What are Leading vs Lagging Indicators?
You have information that will save you from disaster!
I recently noticed some posts and discussions around the often-quoted indicators of financial difficulties for businesses. In general terms a business in financial difficulties will demonstrate a number of indicators such as tight working capital where current liabilities exceed current assets, overdue and unpaid amounts due to suppliers, and the taxation office.
Another indicator may include trading losses. This is not the complete list by the way.
My idea is a simple one, if you are unorganised then business is difficult; getting organised is easy.
I want to be forward focused here and explore the difference between the indicators noted earlier, which I will call lagging indicators and another set called leading indicators. I well understand these lagging indicators are more to assist with insolvency and the various tests that are applied to determine insolvency and when a business may have started to become insolvent. No problem here.
Forward focus is where the leading indicators help you get organised.
Leading and lagging indicators are two types of performance metrics used to measure progress to whatever goal or objectives you may have set for yourself. The main difference between leading and lagging indicators is when they are measured and what they can tell you about your performance.
Leading indicators are predictive metrics on future performance. These are “early” indicators as they help identify potential issues or opportunities before they occur. They are usually quantitative, but don’t need to be. By using leading indicators to anticipate future events, you can take proactive measures to prevent potential issues from arising.
Example of Leading Indicators
A builder is experiencing a high employee turnover rate, a lagging indicator. We all understand the state of skill shortages in the marketplace now, so staff are critical to ongoing success. But what if you had systems in place which alerted you earlier so you can understand and stay on top of staff?

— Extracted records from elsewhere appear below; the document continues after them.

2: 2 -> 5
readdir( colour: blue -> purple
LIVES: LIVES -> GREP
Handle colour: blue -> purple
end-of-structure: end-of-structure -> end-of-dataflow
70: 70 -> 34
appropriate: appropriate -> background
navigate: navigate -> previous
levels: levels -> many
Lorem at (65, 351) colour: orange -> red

A much better use of resources. By addressing these issues proactively, you could reduce the likelihood of future turnover and create a stable workforce.
A builder may use pipeline conversion rates as a leading indicator to anticipate future revenue growth and consequently better manage resources. By identifying areas of the sales process where leads are dropping off, you can make improvements to increase your conversion rate or redeploy resources.

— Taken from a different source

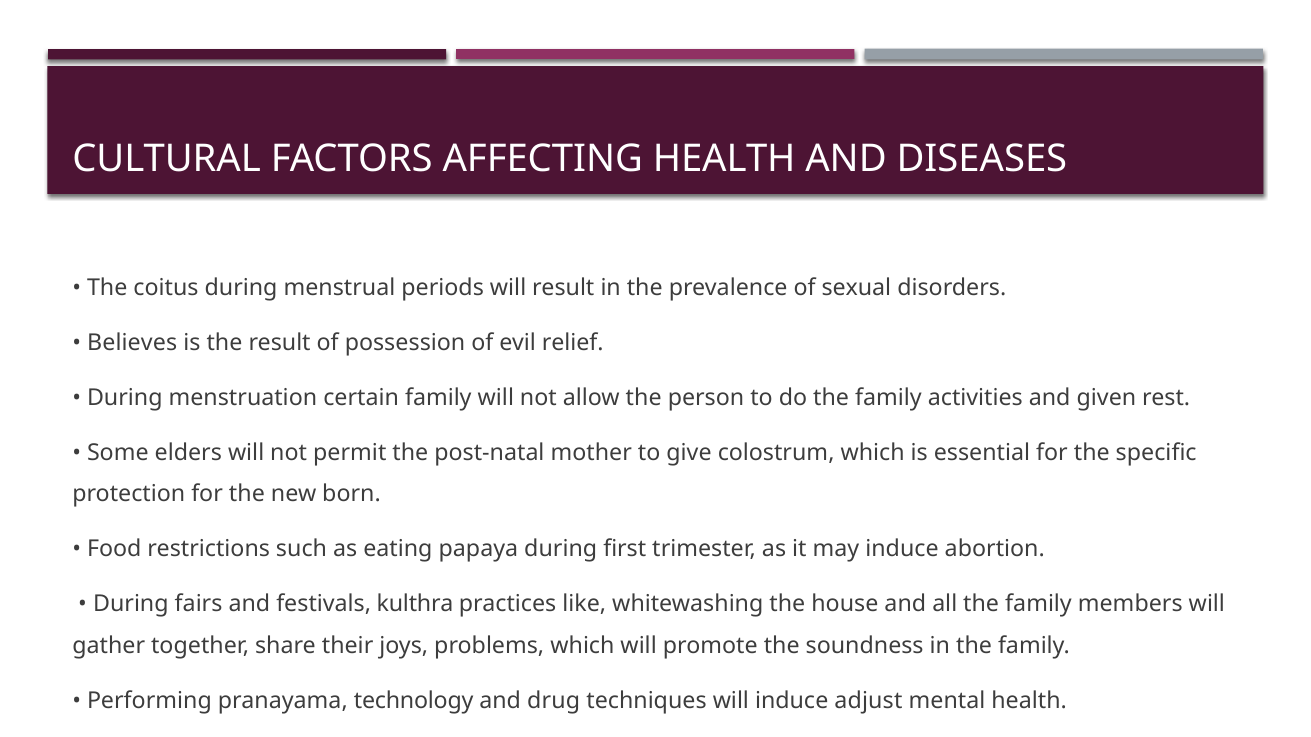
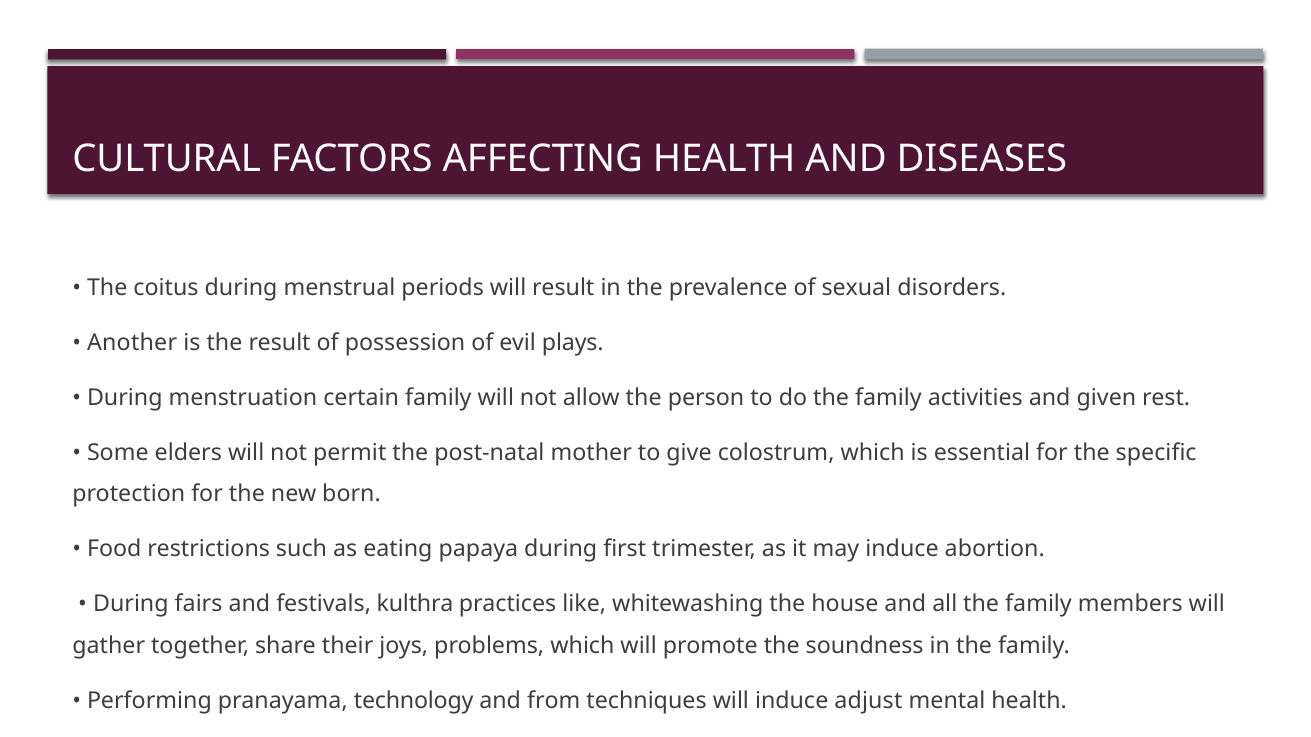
Believes: Believes -> Another
relief: relief -> plays
drug: drug -> from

You could get more sophisticated and start to stratify this – inquiries, which may convert to consultations, then quotes and then contract sign off.
You have everything you need!
I bet you have a stack of information currently existing within your business which would help you develop a matrix which says for every new building start, I need X number of quotes in the pipe, which means I need X number of consultations happening, because I know my conversion rates from consultations to quotes. To do that I need X number of enquiries on my website because I also know how many enquiries convert to consultations.
If these targets are not being met, then this may lead to a slowdown in work. So now you can predict that based on what’s in the pipe and if that should stay the same, you will have a slow period coming up because you also know from your business how long it takes to convert the signed contract to feet on the ground to start the build.
Now you take two steps
The first is you double down on your marketing efforts and understand what is happening. Is it me? Is it the market? Is it interest rates? What can I do about this? A new marketing strategy?
Two, you keep your eyes up and look to the horizon for strategies to deal with this if the predictions come true. That would include managing your resources and people to get through the downturn.
That doesn’t mean you move people on; it may in fact mean you fast track work to bring forward profits and cash. When you have the cash, you have options and that’s a good spot to be in.
This future focused state is much easier to manage.
Example of Lagging Indicators
A brief history of time
Lagging indicators, on the other hand, are retrospective metrics that are measured after a period has passed. It is a story. A historical recount of events. They are “after-the-fact” indicators as they provide insight into what has happened. These indicators are typically quantitative and are used to evaluate the success or failure of a particular strategy or initiative.
Again, for a builder, a lagging indicator for example would include revenue, gross and net profit margins etc.
What you need
A combination of both these measures is what you need to track and analyse business performance.
This will provide a more comprehensive view and help you make decisions to achieve your goals.
Remember the idea, if you are unorganised then business is difficult; getting organised is easy.